Records from a data collection:
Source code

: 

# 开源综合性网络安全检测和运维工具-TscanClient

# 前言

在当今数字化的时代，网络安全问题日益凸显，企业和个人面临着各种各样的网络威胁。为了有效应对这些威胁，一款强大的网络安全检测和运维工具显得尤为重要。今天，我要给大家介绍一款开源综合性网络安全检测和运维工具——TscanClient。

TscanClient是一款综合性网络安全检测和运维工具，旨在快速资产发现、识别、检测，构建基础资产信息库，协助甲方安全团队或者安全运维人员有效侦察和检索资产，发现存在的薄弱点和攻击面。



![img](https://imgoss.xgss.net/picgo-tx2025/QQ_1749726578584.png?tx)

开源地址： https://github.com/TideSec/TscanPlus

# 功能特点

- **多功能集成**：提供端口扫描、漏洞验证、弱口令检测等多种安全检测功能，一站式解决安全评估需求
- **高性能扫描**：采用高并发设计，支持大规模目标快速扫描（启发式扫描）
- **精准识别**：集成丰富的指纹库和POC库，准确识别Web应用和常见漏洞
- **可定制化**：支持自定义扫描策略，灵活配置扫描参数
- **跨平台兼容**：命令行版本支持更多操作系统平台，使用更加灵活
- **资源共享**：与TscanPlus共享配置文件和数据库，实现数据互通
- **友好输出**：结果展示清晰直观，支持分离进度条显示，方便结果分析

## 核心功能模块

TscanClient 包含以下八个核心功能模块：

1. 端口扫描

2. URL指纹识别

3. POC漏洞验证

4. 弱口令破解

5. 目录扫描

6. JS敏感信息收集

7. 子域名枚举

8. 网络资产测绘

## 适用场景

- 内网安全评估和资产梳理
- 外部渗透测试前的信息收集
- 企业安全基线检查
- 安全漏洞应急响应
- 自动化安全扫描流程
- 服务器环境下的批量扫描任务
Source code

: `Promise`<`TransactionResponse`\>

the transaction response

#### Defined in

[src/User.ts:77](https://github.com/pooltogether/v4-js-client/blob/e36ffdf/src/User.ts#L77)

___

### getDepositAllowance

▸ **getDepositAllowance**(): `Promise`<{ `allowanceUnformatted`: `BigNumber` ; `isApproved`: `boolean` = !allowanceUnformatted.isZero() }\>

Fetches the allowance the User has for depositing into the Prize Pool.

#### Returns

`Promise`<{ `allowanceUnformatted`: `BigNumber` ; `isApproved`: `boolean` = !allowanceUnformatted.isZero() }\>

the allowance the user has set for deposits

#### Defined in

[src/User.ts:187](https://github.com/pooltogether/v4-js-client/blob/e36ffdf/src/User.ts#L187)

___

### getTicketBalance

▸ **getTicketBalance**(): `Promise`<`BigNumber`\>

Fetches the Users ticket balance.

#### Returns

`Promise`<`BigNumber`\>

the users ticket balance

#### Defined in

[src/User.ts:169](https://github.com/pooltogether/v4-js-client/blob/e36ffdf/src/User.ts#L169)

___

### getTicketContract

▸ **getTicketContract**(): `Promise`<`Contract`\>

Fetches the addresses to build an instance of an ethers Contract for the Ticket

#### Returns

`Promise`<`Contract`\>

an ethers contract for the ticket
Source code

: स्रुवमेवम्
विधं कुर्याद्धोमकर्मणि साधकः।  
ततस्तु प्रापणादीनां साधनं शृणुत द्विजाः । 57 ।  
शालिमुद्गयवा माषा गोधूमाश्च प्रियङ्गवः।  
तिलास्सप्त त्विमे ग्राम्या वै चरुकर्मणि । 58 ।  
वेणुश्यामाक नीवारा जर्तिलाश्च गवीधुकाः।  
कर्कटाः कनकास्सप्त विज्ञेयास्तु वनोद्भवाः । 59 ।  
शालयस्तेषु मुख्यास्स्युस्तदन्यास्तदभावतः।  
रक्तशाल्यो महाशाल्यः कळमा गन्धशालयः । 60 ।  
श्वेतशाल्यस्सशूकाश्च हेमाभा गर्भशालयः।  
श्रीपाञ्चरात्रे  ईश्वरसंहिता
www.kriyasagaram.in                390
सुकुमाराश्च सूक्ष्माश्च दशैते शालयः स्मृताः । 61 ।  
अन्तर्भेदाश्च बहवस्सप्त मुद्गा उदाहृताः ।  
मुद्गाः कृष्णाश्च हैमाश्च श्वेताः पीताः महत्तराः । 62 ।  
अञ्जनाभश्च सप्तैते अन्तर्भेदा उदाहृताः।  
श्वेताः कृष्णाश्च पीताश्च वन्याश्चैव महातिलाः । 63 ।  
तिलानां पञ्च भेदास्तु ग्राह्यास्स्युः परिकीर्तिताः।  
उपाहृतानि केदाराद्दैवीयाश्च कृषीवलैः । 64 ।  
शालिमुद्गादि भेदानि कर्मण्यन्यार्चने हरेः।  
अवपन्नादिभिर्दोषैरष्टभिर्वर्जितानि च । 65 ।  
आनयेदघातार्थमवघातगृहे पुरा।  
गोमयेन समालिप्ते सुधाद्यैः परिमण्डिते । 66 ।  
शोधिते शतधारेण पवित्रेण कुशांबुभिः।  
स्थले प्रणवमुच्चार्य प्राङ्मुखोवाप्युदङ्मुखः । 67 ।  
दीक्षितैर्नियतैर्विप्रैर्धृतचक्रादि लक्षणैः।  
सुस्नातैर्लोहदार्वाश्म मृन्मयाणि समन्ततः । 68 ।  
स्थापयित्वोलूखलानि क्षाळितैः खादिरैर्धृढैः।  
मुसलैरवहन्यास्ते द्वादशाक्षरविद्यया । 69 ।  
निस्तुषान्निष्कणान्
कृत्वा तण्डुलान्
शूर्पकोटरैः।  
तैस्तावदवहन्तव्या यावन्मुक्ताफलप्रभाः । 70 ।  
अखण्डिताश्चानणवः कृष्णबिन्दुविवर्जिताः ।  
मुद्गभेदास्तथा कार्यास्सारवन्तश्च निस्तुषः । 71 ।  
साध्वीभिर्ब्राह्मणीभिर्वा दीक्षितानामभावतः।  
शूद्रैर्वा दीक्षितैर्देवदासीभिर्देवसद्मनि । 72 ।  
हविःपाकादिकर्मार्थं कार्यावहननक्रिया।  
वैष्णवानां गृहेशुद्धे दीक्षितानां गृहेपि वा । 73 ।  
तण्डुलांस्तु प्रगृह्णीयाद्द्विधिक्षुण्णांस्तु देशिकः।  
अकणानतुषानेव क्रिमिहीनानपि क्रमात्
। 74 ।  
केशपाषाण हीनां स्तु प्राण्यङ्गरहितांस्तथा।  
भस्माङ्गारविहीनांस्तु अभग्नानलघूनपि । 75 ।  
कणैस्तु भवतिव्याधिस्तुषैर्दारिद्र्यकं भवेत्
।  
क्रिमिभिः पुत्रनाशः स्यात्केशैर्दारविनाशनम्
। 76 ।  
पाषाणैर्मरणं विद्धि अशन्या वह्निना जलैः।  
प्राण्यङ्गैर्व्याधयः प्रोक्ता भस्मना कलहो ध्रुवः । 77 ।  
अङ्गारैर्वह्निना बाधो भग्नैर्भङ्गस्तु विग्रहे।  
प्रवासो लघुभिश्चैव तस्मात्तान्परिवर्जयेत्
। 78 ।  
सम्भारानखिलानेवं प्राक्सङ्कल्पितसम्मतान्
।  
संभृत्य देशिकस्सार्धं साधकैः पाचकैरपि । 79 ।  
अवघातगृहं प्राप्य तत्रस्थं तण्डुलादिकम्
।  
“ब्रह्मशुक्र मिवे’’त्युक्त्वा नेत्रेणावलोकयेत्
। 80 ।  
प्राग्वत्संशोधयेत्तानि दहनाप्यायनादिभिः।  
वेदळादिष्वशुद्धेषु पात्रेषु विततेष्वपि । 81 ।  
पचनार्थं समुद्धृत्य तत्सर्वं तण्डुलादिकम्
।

**Directions**
Count the lines above that contain the word "isZero", and give only that number.

**Solution to this exercise**
2